姉の婚約者はワルイ男



本当は自分でも気づいていた。

わたし、ヤキモチ妬いてるんだって。

今までこんな気持ちになったことはなくて、戸惑うことばかり。

でも、ヤキモチを妬くってことは……


「ヤキモチ妬いてくれるってことは、柚葉ちゃん。

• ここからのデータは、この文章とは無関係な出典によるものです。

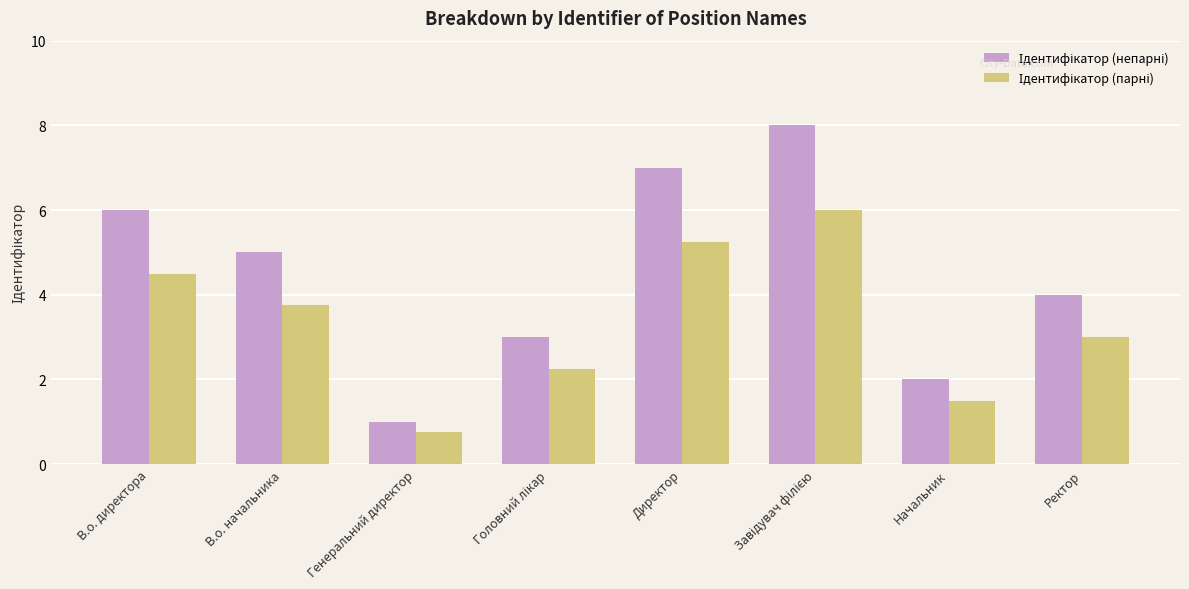

What is the total value across all series at Начальник?

3.5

相当、俺のこと好きだね」


その言葉に何も言い返せないのは、松葉さんに図星をつかれたから。

そのことに気づいている松葉さんは、満足げにわたしの頭をそっと撫でた。


「柚葉ちゃん、今度指輪買いに行こうか」

「え?」

「俺は柚葉ちゃんとしか結婚するつもりないからね。婚約指輪買いに行こう」

「こんにゃく……あ、こんやく」

「こんにゃくも買いに行ってもいいよ」

「からかわないでください。噛んだだけです」


すこーしだけ噛んだだけなのに、松葉さんはしばらく笑っていた。

今日の彼はとてもご機嫌かもしれない。


それに、いま……

婚約指輪って、松葉さん言った。

わたしたち、婚約するってこと……

イヤじゃないけど、こんなにさらっと流れるように言われて、驚く間もなかった。